Con respecto a la opción elegida, en un primer momento pensé en restaurar el equipo original, pero la descarte por varias cuestiones: Toco la guitarra y siempre quise armar un valvular para guitarra, el circuito del amplificador de guitarra es mas sencillo para arrancar, lleva la mitad de los componentes, por lo que si alguno esta dañado o se daña por algún error que pueda cometer, tengo un remplazo, y al ser mas sencillo creo que va a ser mucho mejor para arrancar. La idea del proyecto, ademas de hacer andar el amplificador, es aprender sobre este tipo de equipos y creo que mientras mas sencillo mejor. 

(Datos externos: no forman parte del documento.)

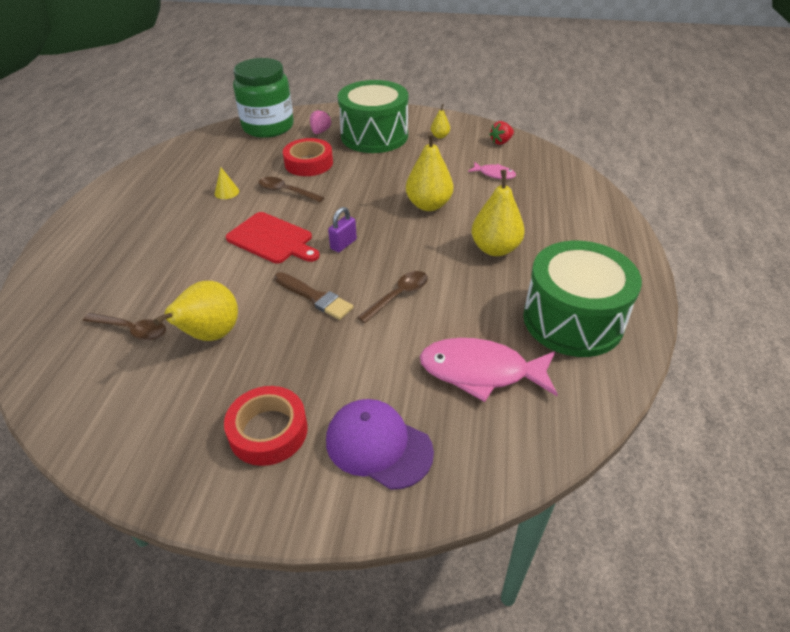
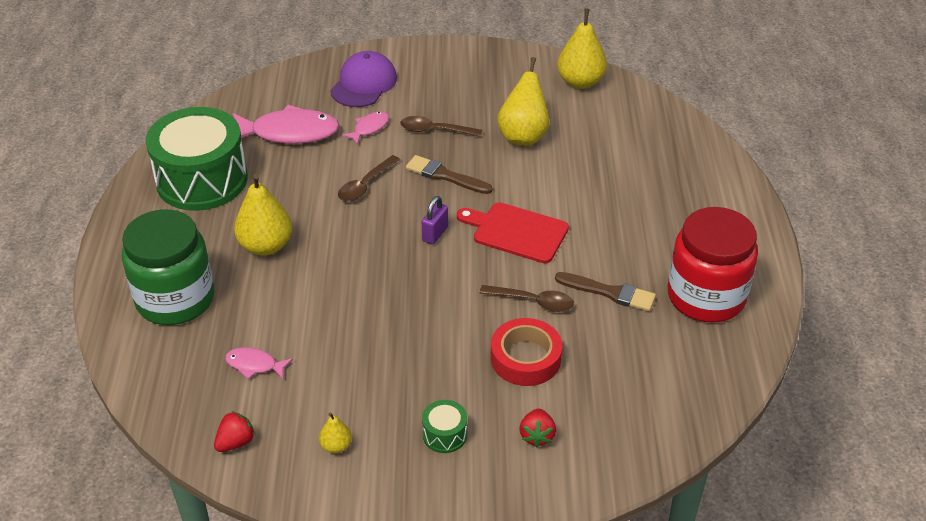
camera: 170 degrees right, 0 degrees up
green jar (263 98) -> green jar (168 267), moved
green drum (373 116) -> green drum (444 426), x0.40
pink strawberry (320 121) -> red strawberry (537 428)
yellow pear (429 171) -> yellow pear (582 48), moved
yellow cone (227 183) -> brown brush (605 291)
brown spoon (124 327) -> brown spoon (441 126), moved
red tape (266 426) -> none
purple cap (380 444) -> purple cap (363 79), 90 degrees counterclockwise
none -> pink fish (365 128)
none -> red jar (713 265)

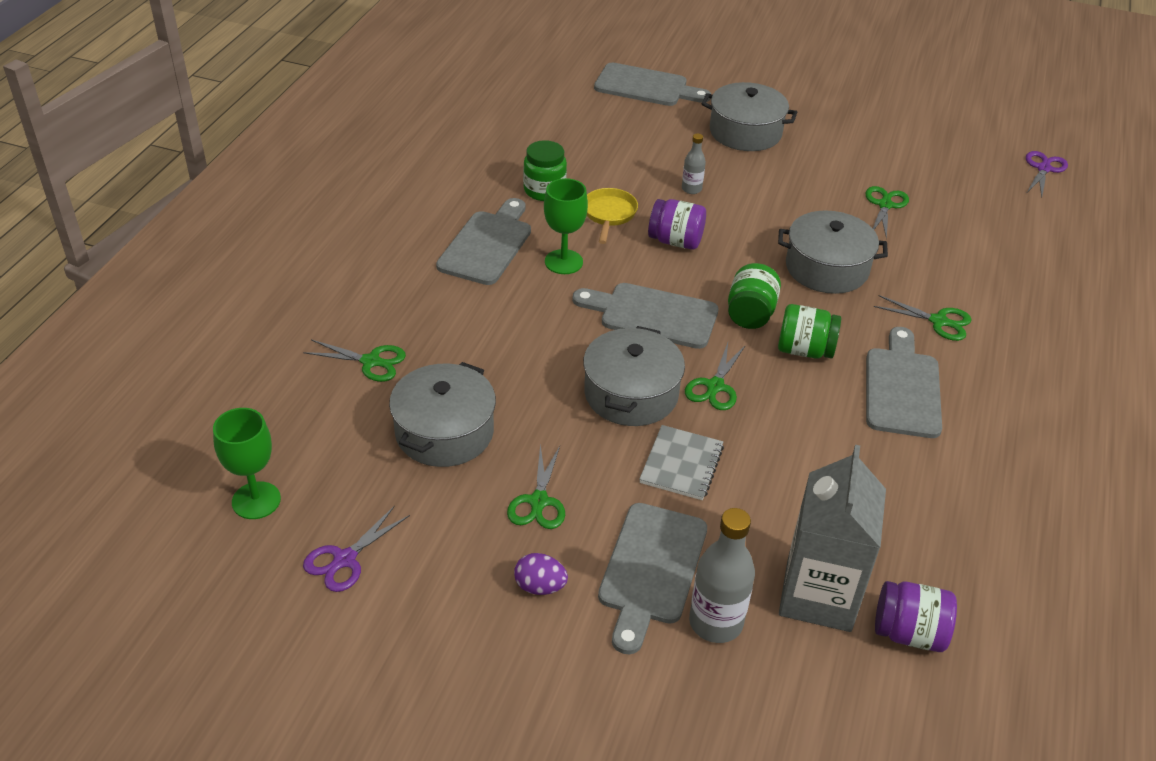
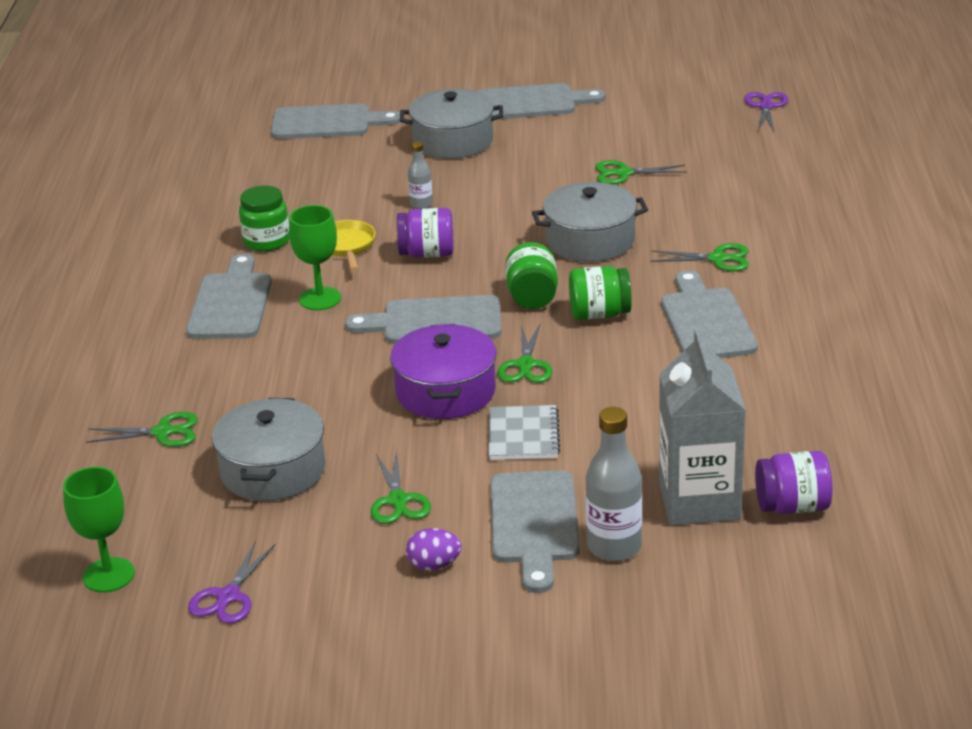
camera: 15 degrees left, 10 degrees down
green scissors (887 212) -> green scissors (641 172), 90 degrees counterclockwise
grey pot (634 376) -> purple pot (443 371)
none -> grey cutting board (541 101)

Por ultimo, lo de la tensión encontrada con el buscapolo voy a investigar un poco mas. En principio parece estar todo bien, probe continuidad con todas las ramas del transformador y su carcasa y en todas me marca que no tiene continuidad, pero voy a seguir investigando el asunto..


----------



## geor16 (Nov 30, 2019)

Estuve haciendo algunas mediciones en el transformador de alimentación. Primero lo conecte a la red con una lampara de 25W en serie y la lampara se encendió, por lo que note que algo pasaba y lo desconecte. Al medir la resistencia de los bobinados me arrojo los siguientes resultados [Figura 5]: En el primario:  15 ohm, en el secundario 180 ohm, y en el de 6,3V me dio 1 ohm.

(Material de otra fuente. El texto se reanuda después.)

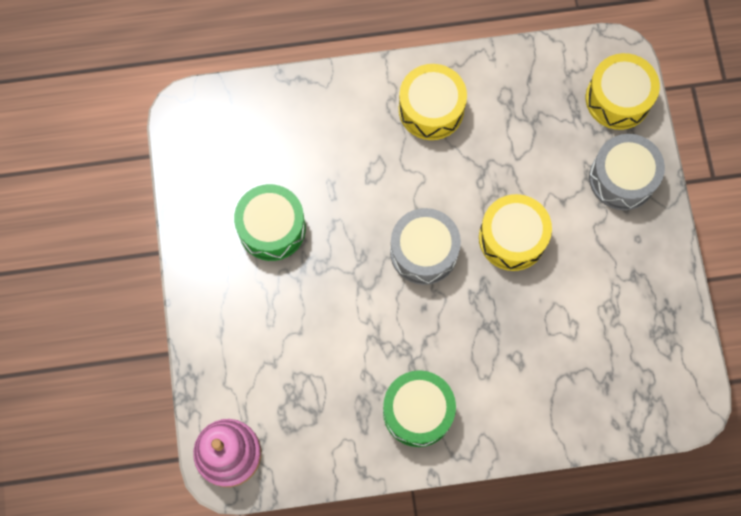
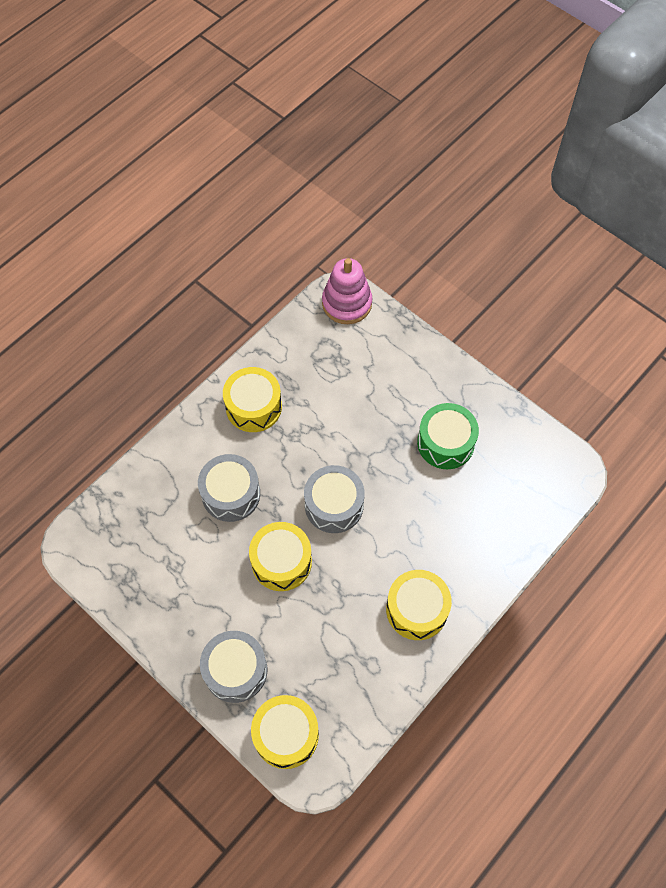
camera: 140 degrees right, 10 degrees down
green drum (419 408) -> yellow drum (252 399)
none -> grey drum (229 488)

Por lo que tengo entendido estas mediciones me dan un indicio de que esta en corto el bobinado de 6,3V que es el que corresponde a alimentar el filamento de las válvulas.  Ahora para solucionar este problema se me ocurrió eliminar el bobinado de 6,3V (en el caso de que sea el bobinado de arriba, es decir el ultimo bobinado) y alimentar esos 6,3V con otro trasformador. Es mas escuche que para eliminar el ruido se puede alimentar los filamento con continua. Seria una solución aceptable?


----------



## DOSMETROS (Nov 30, 2019)

Y por que no hacerlo andar , venderlo y comprarse directamente el de guitarra valvular . . .


----------



## geor16 (Dic 3, 2019)

Finalmente arme el amplificador y esta funcionando. El único problema es que me da unos voltajes un poco distintos a los que figuran en el esquema. ¿Esto puede generar algún problema grave a futuro? los voltajes en verde [Figura 6] son de las mediciones realizadas en el amplificador andando.


----------



## marianonardi (Jun 29, 2021)

Hola, como estas? disculpa la consulta. Los trafos originales del 343 los usaste o los tenes disponibles? Gracias!


----------



## Rorschach (Jul 1, 2021)

marianonardi dijo:


> Hola, como estas? disculpa la consulta. Los trafos originales del 343 los usaste o los tenes disponibles? Gracias!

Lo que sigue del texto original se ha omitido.